Au mois d'octobre 2016, l'Organisation a adopté un système de collecte des données relatives à la consommation de fuel-oil des navires, lequel deviendra obligatoire et sera applicable à l'échelle internationale. Ce nouveau système, qui constitue le premier palier d'un processus en trois étapes, permettra de déterminer si des mesures supplémentaires sont nécessaires pour améliorer le rendement énergétique des navires et lutter contre les émissions de gaz à effet de serre provenant des transports maritimes internationaux. Si tel est le cas, d'autres options stratégiques seront alors examinées.
L'OMI a également approuvé une « feuille de route » pour l'élaboration d'une stratégie globale concernant la réduction des émissions de GES provenant des navires, laquelle anticipe l'adoption d'une stratégie initiale en 2018.

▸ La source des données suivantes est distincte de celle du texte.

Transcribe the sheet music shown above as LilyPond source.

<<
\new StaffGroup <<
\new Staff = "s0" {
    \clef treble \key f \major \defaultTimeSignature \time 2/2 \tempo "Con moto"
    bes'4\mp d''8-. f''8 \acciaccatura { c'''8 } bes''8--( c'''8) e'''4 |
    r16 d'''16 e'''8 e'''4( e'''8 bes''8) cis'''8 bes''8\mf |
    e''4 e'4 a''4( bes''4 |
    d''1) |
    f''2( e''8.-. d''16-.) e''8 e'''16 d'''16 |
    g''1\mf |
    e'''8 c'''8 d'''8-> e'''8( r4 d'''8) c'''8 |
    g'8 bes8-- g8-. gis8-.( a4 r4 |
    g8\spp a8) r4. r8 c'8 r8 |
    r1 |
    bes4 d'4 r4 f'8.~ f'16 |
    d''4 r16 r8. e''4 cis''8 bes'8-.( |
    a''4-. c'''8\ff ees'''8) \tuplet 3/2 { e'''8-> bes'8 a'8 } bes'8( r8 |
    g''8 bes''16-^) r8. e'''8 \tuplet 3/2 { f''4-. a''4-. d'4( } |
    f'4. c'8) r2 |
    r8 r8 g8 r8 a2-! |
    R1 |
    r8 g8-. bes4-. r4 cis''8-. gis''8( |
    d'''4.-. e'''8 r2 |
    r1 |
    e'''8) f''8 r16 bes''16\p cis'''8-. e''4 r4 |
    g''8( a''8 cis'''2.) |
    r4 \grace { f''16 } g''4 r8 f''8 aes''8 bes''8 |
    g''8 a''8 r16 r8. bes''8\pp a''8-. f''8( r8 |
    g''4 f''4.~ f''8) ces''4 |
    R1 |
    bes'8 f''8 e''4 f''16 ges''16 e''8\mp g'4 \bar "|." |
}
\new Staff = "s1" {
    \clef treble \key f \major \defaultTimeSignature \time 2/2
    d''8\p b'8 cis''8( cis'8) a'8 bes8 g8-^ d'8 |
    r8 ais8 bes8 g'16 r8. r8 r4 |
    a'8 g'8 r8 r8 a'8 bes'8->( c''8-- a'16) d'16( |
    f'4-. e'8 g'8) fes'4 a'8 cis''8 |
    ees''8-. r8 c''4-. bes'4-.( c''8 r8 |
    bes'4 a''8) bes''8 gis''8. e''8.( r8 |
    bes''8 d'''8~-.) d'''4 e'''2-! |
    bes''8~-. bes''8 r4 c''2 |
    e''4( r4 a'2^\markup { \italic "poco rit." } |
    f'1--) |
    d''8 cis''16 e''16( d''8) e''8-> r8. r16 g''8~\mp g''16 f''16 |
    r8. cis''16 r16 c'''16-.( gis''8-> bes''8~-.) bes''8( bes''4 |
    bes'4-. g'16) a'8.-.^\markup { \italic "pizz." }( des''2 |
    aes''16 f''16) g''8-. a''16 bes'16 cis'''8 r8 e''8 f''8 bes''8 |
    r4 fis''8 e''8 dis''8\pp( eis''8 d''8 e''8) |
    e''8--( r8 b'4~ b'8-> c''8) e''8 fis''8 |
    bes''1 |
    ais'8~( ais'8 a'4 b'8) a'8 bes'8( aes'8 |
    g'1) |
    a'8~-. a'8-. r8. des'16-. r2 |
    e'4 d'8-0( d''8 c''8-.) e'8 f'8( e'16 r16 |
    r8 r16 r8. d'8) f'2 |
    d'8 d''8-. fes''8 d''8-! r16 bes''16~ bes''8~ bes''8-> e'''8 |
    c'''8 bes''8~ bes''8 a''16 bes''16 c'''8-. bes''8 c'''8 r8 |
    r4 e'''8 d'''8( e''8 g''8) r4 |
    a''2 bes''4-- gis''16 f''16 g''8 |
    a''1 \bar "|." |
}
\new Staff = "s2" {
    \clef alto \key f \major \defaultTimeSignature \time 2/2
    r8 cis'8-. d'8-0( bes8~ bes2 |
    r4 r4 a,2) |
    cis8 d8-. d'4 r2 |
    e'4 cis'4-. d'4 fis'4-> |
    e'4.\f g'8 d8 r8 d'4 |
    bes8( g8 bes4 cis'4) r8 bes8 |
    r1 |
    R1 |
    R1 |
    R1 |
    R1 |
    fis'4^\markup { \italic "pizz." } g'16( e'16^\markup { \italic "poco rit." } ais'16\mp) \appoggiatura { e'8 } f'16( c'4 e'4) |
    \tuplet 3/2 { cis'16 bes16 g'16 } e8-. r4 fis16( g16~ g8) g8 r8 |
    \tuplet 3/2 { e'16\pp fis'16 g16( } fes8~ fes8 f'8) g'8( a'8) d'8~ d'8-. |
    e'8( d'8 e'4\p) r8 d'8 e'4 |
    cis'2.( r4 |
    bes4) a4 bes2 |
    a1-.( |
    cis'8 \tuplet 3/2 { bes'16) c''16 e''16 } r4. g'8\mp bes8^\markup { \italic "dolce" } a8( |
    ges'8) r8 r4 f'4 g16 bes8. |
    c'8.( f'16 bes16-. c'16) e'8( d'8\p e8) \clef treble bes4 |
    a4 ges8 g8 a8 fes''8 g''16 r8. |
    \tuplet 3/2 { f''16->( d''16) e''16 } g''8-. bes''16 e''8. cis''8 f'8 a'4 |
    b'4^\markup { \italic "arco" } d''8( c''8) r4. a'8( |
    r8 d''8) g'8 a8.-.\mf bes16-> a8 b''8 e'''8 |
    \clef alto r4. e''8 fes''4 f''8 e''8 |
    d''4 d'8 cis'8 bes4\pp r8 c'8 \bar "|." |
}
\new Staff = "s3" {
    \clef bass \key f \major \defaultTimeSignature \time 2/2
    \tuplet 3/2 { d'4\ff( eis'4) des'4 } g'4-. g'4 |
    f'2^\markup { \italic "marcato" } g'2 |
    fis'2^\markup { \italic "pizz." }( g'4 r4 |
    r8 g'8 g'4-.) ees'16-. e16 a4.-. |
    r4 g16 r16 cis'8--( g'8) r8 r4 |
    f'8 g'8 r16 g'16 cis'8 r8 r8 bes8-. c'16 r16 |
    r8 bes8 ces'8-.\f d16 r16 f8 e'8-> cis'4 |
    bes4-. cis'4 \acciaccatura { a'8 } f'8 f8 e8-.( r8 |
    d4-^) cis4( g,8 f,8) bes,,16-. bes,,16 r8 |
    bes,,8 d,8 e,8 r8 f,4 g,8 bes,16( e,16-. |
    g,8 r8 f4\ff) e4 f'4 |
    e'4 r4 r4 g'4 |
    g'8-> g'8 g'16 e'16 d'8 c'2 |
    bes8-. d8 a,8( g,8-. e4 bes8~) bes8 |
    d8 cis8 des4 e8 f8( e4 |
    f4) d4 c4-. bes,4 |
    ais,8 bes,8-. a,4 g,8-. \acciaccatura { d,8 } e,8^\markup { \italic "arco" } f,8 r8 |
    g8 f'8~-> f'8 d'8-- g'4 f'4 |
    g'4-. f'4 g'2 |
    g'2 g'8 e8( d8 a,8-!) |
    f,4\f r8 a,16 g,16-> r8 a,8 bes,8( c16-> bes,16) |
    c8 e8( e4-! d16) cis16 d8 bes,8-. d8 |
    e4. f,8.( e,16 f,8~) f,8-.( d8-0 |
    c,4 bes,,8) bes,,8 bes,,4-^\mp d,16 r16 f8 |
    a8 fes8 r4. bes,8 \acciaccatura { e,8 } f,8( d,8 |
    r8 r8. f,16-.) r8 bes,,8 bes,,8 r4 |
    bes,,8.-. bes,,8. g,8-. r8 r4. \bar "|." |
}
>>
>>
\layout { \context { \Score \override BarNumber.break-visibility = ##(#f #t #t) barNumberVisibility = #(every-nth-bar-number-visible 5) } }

Ces mesures ont été approuvées par consensus par les États Membres de l'OMI, parmi lesquels se trouvent des États membres de l'Union européenne. Dans sa lettre, M. Lim a expliqué qu'il ne s'agissait pas uniquement de mettre l'accent sur le rôle de l'OMI en tant qu'organisme mondial chargé d'élaborer et de faire appliquer des prescriptions pour les transports maritimes internationaux, mais également de réaffirmer le fait que l'Organisation est le seul organe compétent pour mener à bien ces travaux et permettre la coopération politique nécessaire de tous les gouvernements représentés en son sein, dont font partie les États membres de l'UE. « Une telle coopération politique est primordiale si nous souhaitons nous assurer que tous les pays agiront de concert pour faire en sorte que personne ne soit laissé pour compte » , a-t-il ajouté.

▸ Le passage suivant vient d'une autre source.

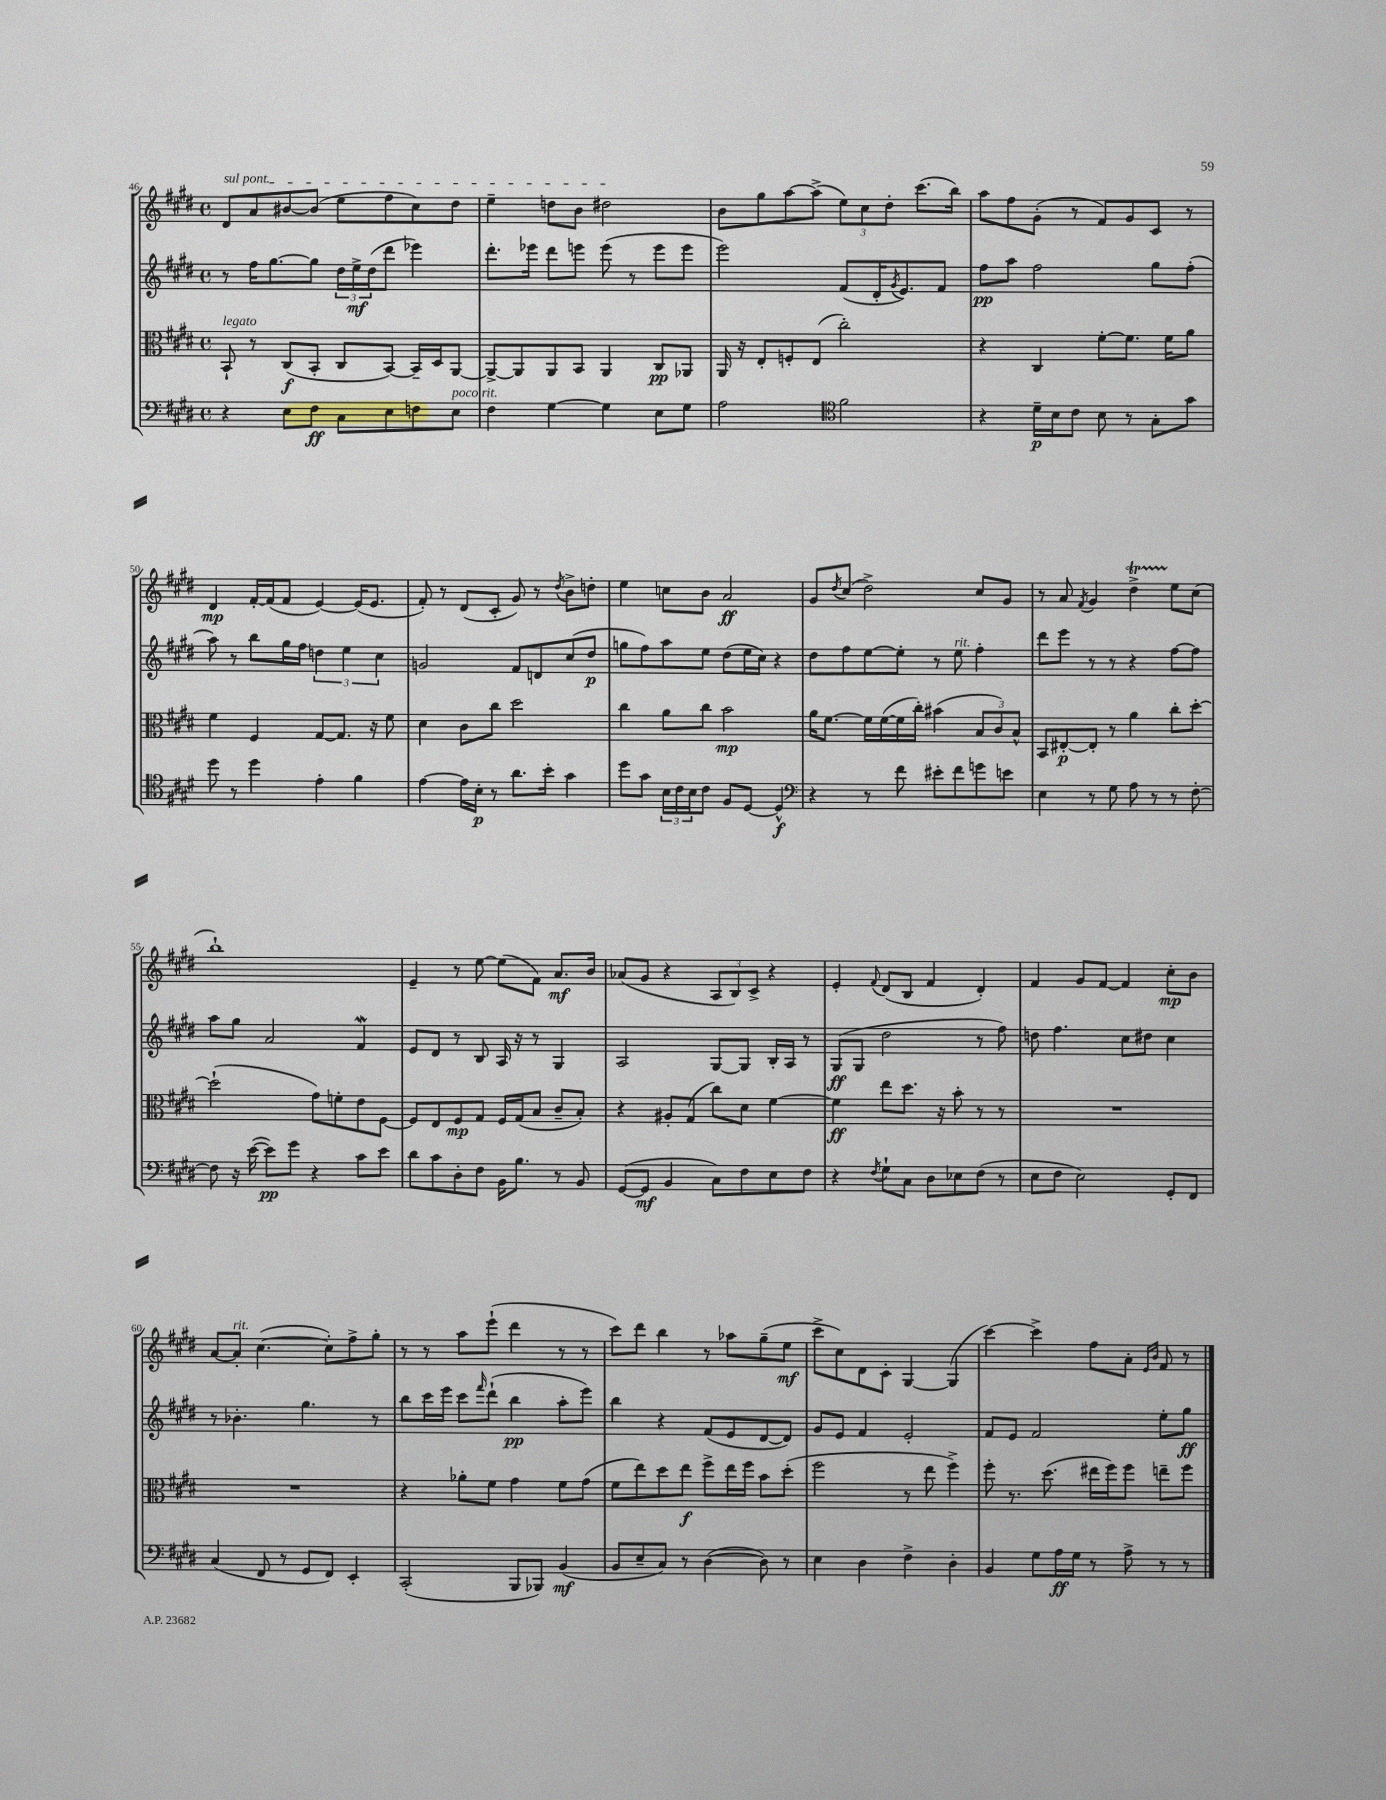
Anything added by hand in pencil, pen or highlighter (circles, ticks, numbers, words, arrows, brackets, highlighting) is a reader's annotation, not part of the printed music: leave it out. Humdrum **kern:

**kern	**dynam	**kern	**dynam	**kern	**dynam	**kern	**dynam
*part4	*part4	*part3	*part3	*part2	*part2	*part1	*part1
*staff4	*staff4	*staff3	*staff3	*staff2	*staff2	*staff1	*staff1
*clefF4	*	*clefC3	*	*clefG2	*	*clefG2	*
*k[f#c#g#d#]	*	*k[f#c#g#d#]	*	*k[f#c#g#d#]	*	*k[f#c#g#d#]	*
*M4/4	*	*M4/4	*	*M4/4	*	*M4/4	*
*met(c)	*	*met(c)	*	*met(c)	*	*met(c)	*
=46	=46	=46	=46	=46	=46	=46	=46
!	!	!	!	!	!	!LO:TX:a:i:t=sul pont.	!
!	!	!LO:TX:a:i:t=legato	!	!	!	!	!
4r	.	8BB`/	.	8r	.	8d#/L	.
.	.	8r	.	16ff#\KL	.	8a/	.
.	.	.	.	[8.gg#\	.	.	.
8E\L	.	(8C#/L	f	.	.	[8b#X/	.
8F#\J	ff	8BB'/J	.	8gg#\J]	.	(8b#/J]	.
8C#\L	.	8C#/L	.	24dd#\LL	.	8ee\L	.
.	.	.	.	24ee^\	mf	.	.
.	.	.	.	(24dd#\J	.	.	.
8E\	.	[8BB/J)	.	8ddd#\J	.	8ff#\	.
8Fn\	.	16BB~/LL]	.	4eee-X\)	.	8cc#\)	.
.	.	16D#/J	.	.	.	.	.
!LO:TX:a:i:t=poco rit.	!	!	!	!	!	!	!
8E\J	.	[8AA/J	.	.	.	8dd#\J	.
=47	=47	=47	=47	=47	=47	=47	=47
4F#\	.	8AA^/L_	.	8.ddd#'\L	.	4ee~\	.
.	.	8AA/]	.	.	.	.	.
.	.	.	.	16eee-X\Jk	.	.	.
[4G#\	.	8AA/	.	8ddd#\L	.	8ddn\L	.
.	.	8BB/J	.	8eeen\J	.	8b\J	.
4G#\]	.	4AA/	.	(8eee\	.	2dd#X\	.
.	.	.	.	8r	.	.	.
8E\L	.	8C#/L	pp	8eee\L	.	.	.
8G#\J	.	8AA-X/J	.	8eee\J	.	.	.
=48	=48	=48	=48	=48	=48	=48	=48
2A\	.	16AA/	.	2eee\)	.	8b\L	.
.	.	16r	.	.	.	.	.
.	.	8E'/L	.	.	.	8gg#\	.
.	.	8Fn'/	.	.	.	[8aa\	.
.	.	(8E/J	.	.	.	(8aa^\J]	.
*clefC4	*	*	*	*	*	*	*
2f#\	.	2cc#'\)	.	(8f#/L	.	12ee\L)	.
.	.	.	.	.	.	12cc#\	.
.	.	.	.	16d#'/K	.	.	.
.	.	.	.	.	.	12dd#'\J	.
.	.	.	.	8qg#/	.	.	.
.	.	.	.	8.e/)	.	.	.
.	.	.	.	.	.	(8.ccc#\L	.
.	.	.	.	8f#/J	.	.	.
.	.	.	.	.	.	16bb\Jk)	.
=49	=49	=49	=49	=49	=49	=49	=49
4r	.	4r	.	8ff#\L	pp	8aa\L	.
.	.	.	.	8aa\J	.	8ff#\	.
16d#~\LL	p	4C#/	.	2ff#\	.	(8g#'\J	.
16B\J	.	.	.	.	.	.	.
8c#\J	.	.	.	.	.	8r	.
8B\	.	[8f#'\L	.	.	.	8f#/L)	.
8r	.	8.f#\J]	.	.	.	8g#/	.
8G#'\L	.	.	.	8gg#\L	.	8c#/J	.
.	.	16f#\KL	.	.	.	.	.
8g#\J	.	8a\J	.	(8ff#'\J	.	8r	.
!!LO:LB:g=z
=50	=50	=50	=50	=50	=50	=50	=50
8dd#\	.	4f#\	.	8aa\)	.	4d#/	mp
8r	.	.	.	8r	.	.	.
4dd#\	.	4F#/	.	8bb\L	.	[16f#'/LL	.
.	.	.	.	.	.	(16f#/J]	.
.	.	.	.	16gg#\L	.	8f#/J	.
.	.	.	.	16ff#\JJ	.	.	.
4e'\	.	[8G#/L	.	6ddn\	.	[4e/)	.
.	.	8.G#/J]	.	.	.	.	.
.	.	.	.	6ee\	.	.	.
4f#\	.	.	.	.	.	(16e/KL]	.
.	.	16r	.	.	.	8.e/J	.
.	.	.	.	6cc#\	.	.	.
.	.	8f#\	.	.	.	.	.
=51	=51	=51	=51	=51	=51	=51	=51
[4e\	.	4d#\	.	2gn/	.	8f#'/)	.
.	.	.	.	.	.	8r	.
16e\LL]	.	8c#\L	.	.	.	(8d#/L	.
16B'\JJ	p	.	.	.	.	.	.
8r	.	8cc#\J	.	.	.	8c#'/J	.
8.a\L	.	2dd#\	.	8f#/L	.	8g#/)	.
.	.	.	.	8dn/	.	8r	.
16b'\Jk	.	.	.	.	.	.	.
.	.	.	.	.	.	8qdd#/	.
4g#\	.	.	.	(8cc#/	.	8b^\L	.
.	.	.	.	8dd#/J	p	8ddn'\J	.
=52	=52	=52	=52	=52	=52	=52	=52
8dd#\L	.	4cc#\	.	8ggn\L	.	4ee\	.
8g#\J	.	.	.	8ff#\)	.	.	.
24B\LL	.	8a\L	.	8aa\	.	8ccn\L	.
24c#\	.	.	.	.	.	.	.
24B\J	.	.	.	.	.	.	.
8c#\J	.	8cc#\J	.	8ee\J	.	8b\J	.
8F#/L	.	2b\	mp	(8dd#\L	.	2a/	ff
[8D#/J	.	.	.	16ee\L	.	.	.
.	.	.	.	16cc#\JJ)	.	.	.
4D#^^/]	f	.	.	4r	.	.	.
=53	=53	=53	=53	=53	=53	=53	=53
*clefF4	*	*	*	*	*	*	*
4r	.	16a\KL	.	8dd#\L	.	8g#/L	.
.	.	[8.f#\J	.	.	.	.	.
.	.	.	.	.	.	8qdd#/	.
.	.	.	.	8ff#\	.	(8cc#/J	.
8r	.	16f#\LL]	.	[8ee\	.	2dd#^\)	.
.	.	([16f#\	.	.	.	.	.
8f#\	.	16f#\]	.	8ee'\J]	.	.	.
.	.	16cc#'\JJ)	.	.	.	.	.
8e#X'\L	.	(4b#X\	.	8r	.	.	.
!	!	!	!	!LO:TX:a:i:t=rit.	!	!	!
8f#\	.	.	.	8ee\	.	.	.
8gn\	.	12B/L	.	4ff#'\	.	8cc#/L	.
.	.	12c#/)	.	.	.	.	.
8en\J	.	.	.	.	.	8g#/J	.
.	.	12B^^/J	.	.	.	.	.
=54	=54	=54	=54	=54	=54	=54	=54
4E\	.	8BB/L	.	8ddd#\L	.	8r	.
.	.	[8E#X'/	p	8eee\J	.	8a/	.
.	.	.	.	.	.	8qf#/	.
8r	.	8E#'/J]	.	8r	.	4g#/	.
8G#\	.	8r	.	8r	.	.	.
8A\	.	4a\	.	4r	.	4dd#t^\	.
8r	.	.	.	.	.	.	.
8r	.	8cc#'\L	.	[8ff#\L	.	8ee\L	.
[8F#'\	.	[8dd#'\J	.	8ff#\J]	.	(8cc#\J	.
!!LO:LB:g=z
=55	=55	=55	=55	=55	=55	=55	=55
8F#\]	.	(2dd#`\]	.	8aa\L	.	1bb`)	.
16r	.	.	.	8gg#\J	.	.	.
([16e\	.	.	.	.	.	.	.
8e\L])	pp	.	.	2a/	.	.	.
8g#\J	.	.	.	.	.	.	.
4r	.	8g#\L)	.	.	.	.	.
.	.	8fn'\	.	.	.	.	.
8c#\L	.	8e\	.	4f#W/	.	.	.
8e\J	.	[8F#\J	.	.	.	.	.
=56	=56	=56	=56	=56	=56	=56	=56
8d#\L	.	8F#/L]	.	8e/L	.	4e~/	.
8c#\	.	8E/	.	8d#/J	.	.	.
8D#'\	.	8F#/	mp	8r	.	8r	.
8F#\J	.	8G#/J	.	8B/	.	[8ee\	.
16BB\KL	.	16F#/LL	.	16A/	.	(8ee\L]	.
8.B\J	.	(16G#/J	.	16r	.	.	.
.	.	8B/J	.	8r	.	8f#\J)	.
8r	.	8c#~/L	.	4G#/	.	8.a/L	mf
8BB/	.	8B'/J)	.	.	.	.	.
.	.	.	.	.	.	16b/Jk	.
=57	=57	=57	=57	=57	=57	=57	=57
([8GG#/L	.	4r	.	2A/	.	(8a-X/L	.
8GG#/J]	mf	.	.	.	.	8g#/J	.
4BB/	.	8A#X'/L	.	.	.	4r	.
.	.	(8G#/J	.	.	.	.	.
8C#\L)	.	8cc#\L)	.	[8G#/L	.	12A/L	.
.	.	.	.	.	.	12B/)	.
8F#\	.	8d#\J	.	8G#/J]	.	.	.
.	.	.	.	.	.	12c#^/J	.
8E\	.	[4f#\	.	16B'/LL	.	4r	.
.	.	.	.	16A/JJ	.	.	.
8F#\J	.	.	.	8r	.	.	.
=58	=58	=58	=58	=58	=58	=58	=58
4r	.	4f#\]	ff	(8G#/L	ff	4e'/	.
.	.	.	.	8G#/J	.	.	.
8qF#/	.	.	.	.	.	8qqf#/	.
8G#`\L	.	8ee\L	.	2dd#\	.	(8d#/L	.
8C#\J	.	8.dd#\J	.	.	.	8B/J	.
8D#\L	.	.	.	.	.	4f#/	.
.	.	16r	.	.	.	.	.
8E-X\	.	8b'\	.	.	.	.	.
(8F#\J	.	8r	.	8r	.	4d#'/)	.
8r	.	8r	.	8ff#\)	.	.	.
=59	=59	=59	=59	=59	=59	=59	=59
8E\L	.	1r	.	8ddn\	.	4f#/	.
8F#\J	.	.	.	4.ff#\	.	.	.
2E\)	.	.	.	.	.	8g#/L	.
.	.	.	.	.	.	[8f#/J	.
.	.	.	.	8cc#\L	.	4f#/]	.
.	.	.	.	8dd#X\J	.	.	.
8GG#'/L	.	.	.	4cc#\	.	8cc#'\L	mp
8FF#/J	.	.	.	.	.	8b\J	.
!!LO:LB:g=z
=60	=60	=60	=60	=60	=60	=60	=60
(4C#/	.	1r	.	8r	.	[8a/L	.
!	!	!	!	!	!	!LO:TX:a:i:t=rit.	!
.	.	.	.	4.b-X'\	.	8a'/J]	.
8FF#/	.	.	.	.	.	([4.cc#\	.
8r	.	.	.	.	.	.	.
8GG#/L	.	.	.	4.gg#\	.	.	.
8FF#/J)	.	.	.	.	.	8cc#'\L])	.
4EE'/	.	.	.	.	.	8ff#^\	.
.	.	.	.	8r	.	8gg#'\J	.
=61	=61	=61	=61	=61	=61	=61	=61
(2CC#'/	.	4r	.	8bb\L	.	8r	.
.	.	.	.	16ccc#\L	.	8r	.
.	.	.	.	16eee\JJ	.	.	.
.	.	8a-X'\L	.	8ccc#\L	.	8aa\L	.
.	.	.	.	16qqfff#/	.	.	.
.	.	8f#\J	.	(8ddd#`\J	.	(8eee`\J	.
8BBB/L	.	4g#\	.	4bb\	pp	4ddd#\	.
8BBB-X/J)	.	.	.	.	.	.	.
(4BB/	mf	8f#\L	.	8aa'\L	.	8r	.
.	.	(8g#\J	.	8eee\J)	.	8r	.
=62	=62	=62	=62	=62	=62	=62	=62
8BB/L	.	8f#\L	.	4bb\	.	8ccc#\L)	.
8E~/	.	8ee\)	.	.	.	8ddd#\J	.
8C#/J)	.	8dd#\	.	4r	.	4bb\	.
8r	.	8ee\J	f	.	.	.	.
([4D#\	.	8ff#^\L	.	(8f#/L	.	8r	.
.	.	16ee\L	.	8e/	.	8aa-X\L	.
.	.	16ff#\JJ	.	.	.	.	.
8D#\])	.	8b\L	.	[8d#/	.	(8gg#~\	.
8r	.	(8dd#'\J	.	8d#/J])	.	8ee\J	mf
=63	=63	=63	=63	=63	=63	=63	=63
4E\	.	2ff#\	.	8g#/L	.	8ccc#^\L	.
.	.	.	.	8e/J	.	8cc#\)	.
4D#\	.	.	.	4f#/	.	8d#\	.
.	.	.	.	.	.	8c#'\J	.
4F#^\	.	8r	.	2e'/	.	[4G#/	.
.	.	8ee\	.	.	.	.	.
4D#'\	.	4ff#^\)	.	.	.	(4G#/]	.
=64	=64	=64	=64	=64	=64	=64	=64
4BB/	.	8ff#'\	.	8f#/L	.	[4ccc#\)	.
.	.	8.r	.	8e/J	.	.	.
8G#\L	.	.	.	2f#/	.	4ccc#^\]	.
.	.	(8.dd#\	.	.	.	.	.
16A\L	ff	.	.	.	.	.	.
16G#\JJ	.	.	.	.	.	.	.
8r	.	16ee#X\LL	.	.	.	8ff#\L	.
.	.	16ff#\J)	.	.	.	.	.
8A^\	.	8ff#\J	.	.	.	8a'\J	.
.	.	.	.	.	.	16qqe/LL	.
.	.	.	.	.	.	16qqb/JJ	.
8r	.	8een~\L	.	8ee'\L	.	8f#/	.
8r	.	8ff#\J	.	8gg#\J	ff	8r	.
==	==	==	==	==	==	==	==
*-	*-	*-	*-	*-	*-	*-	*-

Le Secrétaire général a également tenu à préciser que, selon lui, toute initiative régionale ou unilatérale compromettant ou entrant en conflit avec les actions prises en considération et délibérées par la communauté internationale au sein de l'OMI menacerait la confiance accordée à l'échelle mondiale au système de réglementation cohérent et uniforme qu'elle a mis au point. Toute initiative régionale ou unilatérale, a-t-il écrit, entraverait les objectifs de la communauté internationale dans son ensemble pour réduire les émissions de GES provenant des transports maritimes internationaux et serait en désaccord avec les objectifs fondamentaux de l'Accord de Paris.
En raison du caractère global du secteur et de la difficulté d'imputer les émissions d'un navire à un État en particulier, l'Accord de Paris de 2015 ne fait pas mention des émissions provenant des transports maritimes internationaux. Toutefois, comme l'a souligné M. Lim, les travaux menés par l'OMI pour contrôler les émissions de GES montrent que l'Organisation prend des mesures fortes. Par le biais d'une coopération entre ses États Membres, dont font partie plusieurs États de l'UE, l'OMI continue de progresser en direction d'une solution partagée par l'ensemble des acteurs internationaux.
Une décision prise par le Conseil de l'OMI au début du mois de décembre 2016 a permis l'organisation de deux réunions supplémentaires du Groupe de travail du Comité de la protection du milieu marin (MEPC) sur la réduction des émissions de GES provenant des navires au cours de l'année 2017 – la première étant prévue du 26 au 30 juin – ce qui permettra d'avancer sur la question. De plus, cette décision illustre à quel point cette question est essentielle et urgente pour l'OMI. En parallèle, l'Organisation poursuivra ses efforts visant à fournir une assistance aux pays en développement dans ce domaine, avec la conduite de grands projets de renforcement des capacités pour le rendement énergétique des navires.